Wandering Thoughts archives

2012-10-23

The problem of simulating random IO

Due to recent events, we're now rather interested in being able to measure, characterize, and track our disk IO performance. This, it turns out, presents some problems in the modern world.

Of course the gold standard thing to measure is your actual observed performance in production (and thanks to some work with DTrace, I can now actually do that). However, the problem with production performance is that so many things influence it that it's hard to know what changes in it mean. In particular, if we observe production performance slowing down we don't know if it's because we've got more load, different IO patterns than before, or a genuine problem that we can do something about. So we need to be able to do controlled tests that measure real disk performance, in detail. This means defeating prefetching, which means what we really want to measure is random IO performance.

In theory this is simple enough, given an existing large file; pick a block size, generate or get some high-quality random numbers, seek to those offsets (in blocks), read or write something, and repeat. In practice there is a significant problem with using genuinely random numbers to drive random IO: repeatability (and its closely related cousin, consistency). If I run my test today then run it again in a month and get different results, is that difference because our IO system genuinely changed or because I got different random numbers?

----------------

● EXERCISE
From the passage about simulating random IO, extract the portion starting at "The problem of" and ending at "the modern world.". Base your work solely on the passage about simulating random IO.

● DATA EXTRACTS
----------------

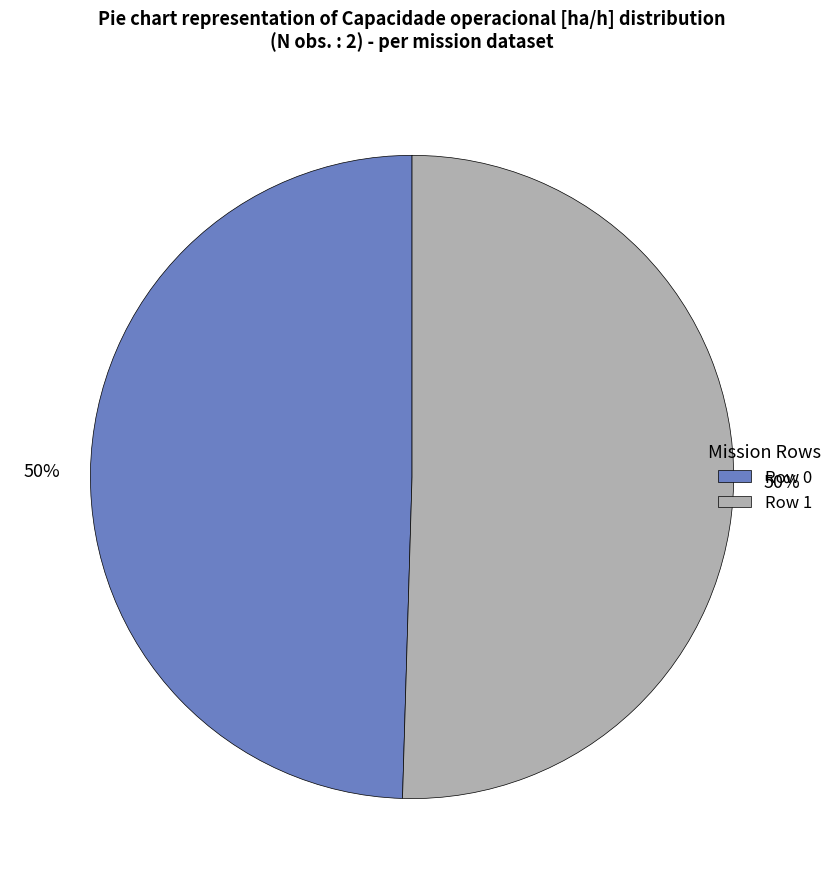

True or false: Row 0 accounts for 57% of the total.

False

----------------

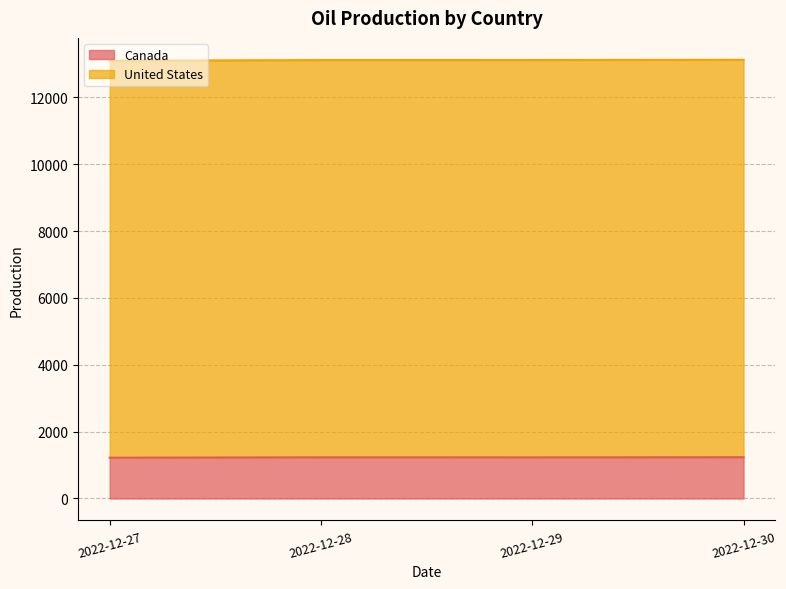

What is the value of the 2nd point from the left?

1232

----------------

● EXPECTED OUTPUT
The problem of simulating random IO

Due to recent events, we're now rather interested in being able to measure, characterize, and track our disk IO performance. This, it turns out, presents some problems in the modern world.